When Pegg and his friends revisit their old watering holes, the pubs have been corporatised, their pints

homogenised. Frost’s character even tries to do the pub crawl on tap water – at first – because he hasn’t had

a drink since what the others in the group call “The Accident”.

“Pubs are such an important part of our make-up in Britain. A pub is about strength in numbers, it’s a drug,

but because there’s enough of us doing it, it’s socially acceptable.
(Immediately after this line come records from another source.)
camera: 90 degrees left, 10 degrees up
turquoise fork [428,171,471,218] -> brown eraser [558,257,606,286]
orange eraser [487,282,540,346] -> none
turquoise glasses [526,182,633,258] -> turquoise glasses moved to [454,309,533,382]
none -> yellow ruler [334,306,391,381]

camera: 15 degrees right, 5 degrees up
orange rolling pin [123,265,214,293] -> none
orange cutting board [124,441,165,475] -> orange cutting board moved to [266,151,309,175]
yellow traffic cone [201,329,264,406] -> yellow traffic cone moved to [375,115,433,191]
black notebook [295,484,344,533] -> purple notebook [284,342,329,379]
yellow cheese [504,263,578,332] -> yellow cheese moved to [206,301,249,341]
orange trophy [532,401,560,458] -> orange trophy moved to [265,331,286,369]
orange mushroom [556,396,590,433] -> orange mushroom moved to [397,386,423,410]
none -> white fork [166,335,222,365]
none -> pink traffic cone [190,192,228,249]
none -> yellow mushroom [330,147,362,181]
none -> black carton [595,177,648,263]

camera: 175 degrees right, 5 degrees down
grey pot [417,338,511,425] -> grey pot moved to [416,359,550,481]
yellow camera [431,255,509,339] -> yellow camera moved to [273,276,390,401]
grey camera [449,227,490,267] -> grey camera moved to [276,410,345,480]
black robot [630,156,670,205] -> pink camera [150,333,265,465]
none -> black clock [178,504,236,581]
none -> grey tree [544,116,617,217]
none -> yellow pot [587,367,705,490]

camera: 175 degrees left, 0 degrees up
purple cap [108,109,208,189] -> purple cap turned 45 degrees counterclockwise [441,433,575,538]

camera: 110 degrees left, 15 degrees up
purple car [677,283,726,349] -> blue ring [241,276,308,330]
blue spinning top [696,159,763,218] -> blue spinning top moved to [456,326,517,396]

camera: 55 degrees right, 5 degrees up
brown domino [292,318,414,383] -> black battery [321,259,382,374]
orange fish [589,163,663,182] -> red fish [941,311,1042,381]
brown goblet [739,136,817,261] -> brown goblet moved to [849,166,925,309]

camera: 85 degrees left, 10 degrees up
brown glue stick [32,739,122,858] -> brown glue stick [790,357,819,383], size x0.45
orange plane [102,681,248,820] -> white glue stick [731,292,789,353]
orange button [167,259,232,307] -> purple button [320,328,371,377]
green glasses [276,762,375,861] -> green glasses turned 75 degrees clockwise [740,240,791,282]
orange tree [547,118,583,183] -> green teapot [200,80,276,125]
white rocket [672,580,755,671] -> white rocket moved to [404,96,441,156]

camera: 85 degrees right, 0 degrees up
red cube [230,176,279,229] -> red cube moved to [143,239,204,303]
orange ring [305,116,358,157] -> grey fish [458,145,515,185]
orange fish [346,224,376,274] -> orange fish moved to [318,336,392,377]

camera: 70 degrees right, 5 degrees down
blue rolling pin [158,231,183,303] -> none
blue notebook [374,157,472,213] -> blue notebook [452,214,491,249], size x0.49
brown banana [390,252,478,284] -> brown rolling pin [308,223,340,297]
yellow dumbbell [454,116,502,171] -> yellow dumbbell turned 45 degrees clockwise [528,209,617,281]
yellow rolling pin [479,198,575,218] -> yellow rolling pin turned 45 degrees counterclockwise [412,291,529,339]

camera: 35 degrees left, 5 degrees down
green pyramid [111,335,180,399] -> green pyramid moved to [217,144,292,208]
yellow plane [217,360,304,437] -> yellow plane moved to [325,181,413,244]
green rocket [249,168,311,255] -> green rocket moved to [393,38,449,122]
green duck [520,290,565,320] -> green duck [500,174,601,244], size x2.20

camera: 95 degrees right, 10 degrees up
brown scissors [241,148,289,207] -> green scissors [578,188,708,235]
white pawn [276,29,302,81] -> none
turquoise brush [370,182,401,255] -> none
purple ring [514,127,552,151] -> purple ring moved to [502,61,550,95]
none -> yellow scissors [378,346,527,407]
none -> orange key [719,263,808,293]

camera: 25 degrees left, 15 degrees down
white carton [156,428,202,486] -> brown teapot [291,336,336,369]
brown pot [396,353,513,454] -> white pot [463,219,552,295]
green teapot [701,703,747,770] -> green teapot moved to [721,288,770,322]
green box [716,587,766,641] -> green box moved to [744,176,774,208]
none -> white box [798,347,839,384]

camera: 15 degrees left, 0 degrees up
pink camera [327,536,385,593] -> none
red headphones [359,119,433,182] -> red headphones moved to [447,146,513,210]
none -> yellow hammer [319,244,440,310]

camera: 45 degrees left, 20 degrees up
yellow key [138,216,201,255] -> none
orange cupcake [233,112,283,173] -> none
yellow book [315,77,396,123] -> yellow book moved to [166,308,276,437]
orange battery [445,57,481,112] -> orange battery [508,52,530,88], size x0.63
Really it’s just a mass poisoning.” So

should we follow north European countries like Sweden, and make drinking more expensive? Pegg thinks

the culture is too different.

Another theme of The World’s End is the difficulty of outgrowing old friends. “Nick Frost and I have been

friends for 20 years,” says Pegg. “But it helps that we work in the same business. The same goes for Edgar –

and even then, we don’t see each other all the time. We have wives and lives and other work.” But is it risky

writing and making movies with friends? “Not at all. We argue, but I think it’s better to collaborate. When I

met George Lucas, he told me not to end up making the same film you did 30 years ago, and to me part of

the problem with the prequels was that when he made the original films, he was forced to collaborate. By the

time of Phantom Menace, he was a super-rich walking studio who didn’t have to defer to anyone. And that’s

where it went wrong. You need your friends to say: ‘Wait a minute, that’s bad!’”

Pegg says there will be other projects that will reunite him with Wright and Frost, but they won’t be similar

to their “ice-cream” series. “It might not be in the UK for a start,” says Pegg. Another problem is finding

gaps in each other’s schedules. Frost and Wright both have other projects under way, Pegg has another

Mission: Impossible under discussion, with star Tom Cruise keen to make it happen. There’s also a second

Tintin from Peter Jackson in preproduction. Pegg would love to be involved in JJ Abrams’ reboot of Star

Wars too, but says that is unlikely – although he deliberately misled a journalist about Benedict

Cumberbatch’s appearance in Star Trek Into Darkness.

Pegg has no regrets about that, and rails against film news sites which try to peddle plot spoilers to up their

hit rate. It’s getting harder and harder for film fans to come into a movie without knowing half the story, he

says. “People were going to find out eventually, so I thought if I flatly deny, it would throw people off the

scent. If I’d said, ‘I’m sorry but I can’t say anything,’ that would just have been interpreted as a yes.”

Indeed.

Right now actress Felicity Jones’ uncomfortable wriggle on a blogger’s video is being taken as a clue to a

plot detail in the new Spider-Man. “Exactly!” he cries. “And I lied because I was sick of people thinking that

this was a guessing game. People are so keen to sell advertising on their websites, and people are fond of

spoilers because they like to be anaesthetised sometimes. If you know what’s coming, you can go into a film

and relax. Well, they shouldn’t be able to relax. You should be upset, challenged and scared. That’s what art

is for, it helps you rehearse those feelings you might not rehearse in real life. The trouble is that these days

it’s hard to keep secrets. But to have those feelings taken away before you see the film defeats the object. No

matter how frivolous the film is, the joy of discovery has to be protected.”

Pegg says he had his resolve tested when he worked with Cumberbatch, fresh off his Sherlock Holmes

cliffhanger, where Holmes appears to have jumped off a building with no hope of survival. “I had Benedict

sitting next to me most days, so I could have asked him and he would have told me, but I just didn’t want to

figure it out.” He pauses, then confesses: “Well, I did have my own theories about how he manages to live.